§ Extrait:
::::::

Son nom était déjà connu, notamment suite à la révélation de Thierry Ardisson sur le plateau de Salut les Terriens.

«Thierry Ardisson l'avait nommé, oui. Puis, il suffit de regarder la couverture de mon livre. C'est une photo de lui. Néanmoins, je pense qu'il était important que cela passe par moi aussi. Tout le monde parlait mais je devais le prononcer moi-même. C'était un grand pas.»

Comment avez-vous vécu l'écriture de votre livre?

«Le livre a aidé. Il a aidé à faire remonter des souvenirs, à faire parler. Il a été une façon de mieux vivre. J'ai trouvé un moyen de m'alléger au fur et à mesure que les souvenirs revenaient à la surface. Il y a eu la phase de l'écriture. Mais il y a aussi sa sortie. Je vois ce qu'il provoque. Je voulais pointer du doigt non seulement un coupable mais aussi la loi française sur la prescription qui n'était pas la bonne. Je voulais aussi montrer que parfois la voix est muselée par un entourage familial qui est dans le déni. Aujourd'hui, il y a une étape suivante, qui est de le dire, d'en parler, d'inviter les gens à vraiment bien regarder ce qu'il fait et de faire face à mon bourreau. Car pour le coup, c'est vraiment ce que je suis en train de faire aujourd'hui: je fais face à mon bourreau.»

Il avait même répondu par voix de son avocat.

«Il n'a pas répondu à l'accusation frontale. Mais il a répondu car il y a eu un tel mouvement sur les réseaux sociaux qu'il s'est senti dépassé. Il a fait une sorte de droit de réponse écrit par un avocat, une sorte de menace de poursuites.»

D'autres victimes potentielles de David Hamilton sont venues vous voir. Comment cela s'est-il passé?

«L'ouvrage était à peine sorti qu'elles sont venues directement vers moi. C'était fou. ces rencontres ont été en même temps quelque chose de très beau et de très douloureux. Certaines n'avaient pas encore lu «La consolation», et quand elles me parlaient j'avais l'impression que c'était mon histoire. Il y avait des rituels, des modes opératoires. Nous avons vécu les mêmes traumatismes. Je suis portée par tout cela. Ce n'est pas seulement ma voix mais c'est aussi celle de toutes les victimes.»

Pour l'instant, ces femmes restent anonymes. Comptent-elles le rester?

::::::

§ Lignes de données:

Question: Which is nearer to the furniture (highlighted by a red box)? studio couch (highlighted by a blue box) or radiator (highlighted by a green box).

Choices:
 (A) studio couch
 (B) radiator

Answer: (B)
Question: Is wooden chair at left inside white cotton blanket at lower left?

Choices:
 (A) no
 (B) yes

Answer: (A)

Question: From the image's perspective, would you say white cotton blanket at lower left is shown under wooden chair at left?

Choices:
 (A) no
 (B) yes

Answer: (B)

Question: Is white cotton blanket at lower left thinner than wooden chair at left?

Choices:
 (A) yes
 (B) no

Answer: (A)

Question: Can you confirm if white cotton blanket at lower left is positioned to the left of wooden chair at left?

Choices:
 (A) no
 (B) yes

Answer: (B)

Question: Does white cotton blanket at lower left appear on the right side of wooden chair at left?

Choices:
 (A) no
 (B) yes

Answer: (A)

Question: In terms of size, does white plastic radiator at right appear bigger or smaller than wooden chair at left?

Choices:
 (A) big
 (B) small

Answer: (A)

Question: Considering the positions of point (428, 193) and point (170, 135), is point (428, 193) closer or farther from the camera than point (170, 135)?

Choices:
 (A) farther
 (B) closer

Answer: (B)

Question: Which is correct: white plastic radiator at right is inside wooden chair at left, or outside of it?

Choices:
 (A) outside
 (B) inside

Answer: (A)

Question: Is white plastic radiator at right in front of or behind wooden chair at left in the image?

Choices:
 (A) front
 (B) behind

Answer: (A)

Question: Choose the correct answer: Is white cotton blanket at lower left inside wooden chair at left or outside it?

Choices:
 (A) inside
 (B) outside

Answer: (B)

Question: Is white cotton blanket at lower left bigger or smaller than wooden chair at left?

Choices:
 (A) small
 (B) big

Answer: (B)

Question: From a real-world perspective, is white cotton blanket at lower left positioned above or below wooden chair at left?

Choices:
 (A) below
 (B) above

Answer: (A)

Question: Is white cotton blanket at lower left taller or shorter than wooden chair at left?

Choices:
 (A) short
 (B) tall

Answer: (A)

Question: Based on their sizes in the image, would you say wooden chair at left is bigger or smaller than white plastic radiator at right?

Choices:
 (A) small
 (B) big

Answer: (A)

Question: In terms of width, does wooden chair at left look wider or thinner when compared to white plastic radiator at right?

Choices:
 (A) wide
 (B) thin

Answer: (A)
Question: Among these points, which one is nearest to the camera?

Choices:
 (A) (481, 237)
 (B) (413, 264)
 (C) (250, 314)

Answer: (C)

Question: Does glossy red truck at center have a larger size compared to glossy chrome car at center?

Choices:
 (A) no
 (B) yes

::::::

§ Consigne A: Dans l'entretien, par qui le droit de réponse écrit a-t-il été rédigé ?
§ Consigne B: Traduisez en anglais, s'il vous plaît, cette phrase de l'entretien : « Nous avons vécu les mêmes traumatismes. »
§ Consigne C: Prolongez l'entretien sur le livre à partir de sa dernière question.

§ Réponse A: Par un avocat.

§ Réponse B: We went through the same traumas.

§ Réponse C:
«Je n'en ai aucune idée. Mais je respecte leur besoin d'anonymat. Je ne leur avais pas demandé de venir à moi. Elles sont venues d'elles-mêmes. Elles ont toutes leur vie, leur intimité, un équilibre familial qui pourrait être bouleversé par tout ça. Je deviens leur porte-parole médiatique. Comme je suis rompue à l'exercice des médias et qu'il se trouve que je n'ai pas peur de grand chose dans ce combat. Je suis prête à prendre les coups pour toutes les victimes. Je suis prête à tout pour que la vérité éclate, que les mentalités évoluent et que les politiques s'emparent de cette question. S'il faut qu'à un moment donné «La consolation» que j'ai voulu délicat, pudique devienne un pavé dans la mare qui éclabousse tout le monde, ce n'est pas grave.»

Saviez-vous qu'il y avait d'autres victimes?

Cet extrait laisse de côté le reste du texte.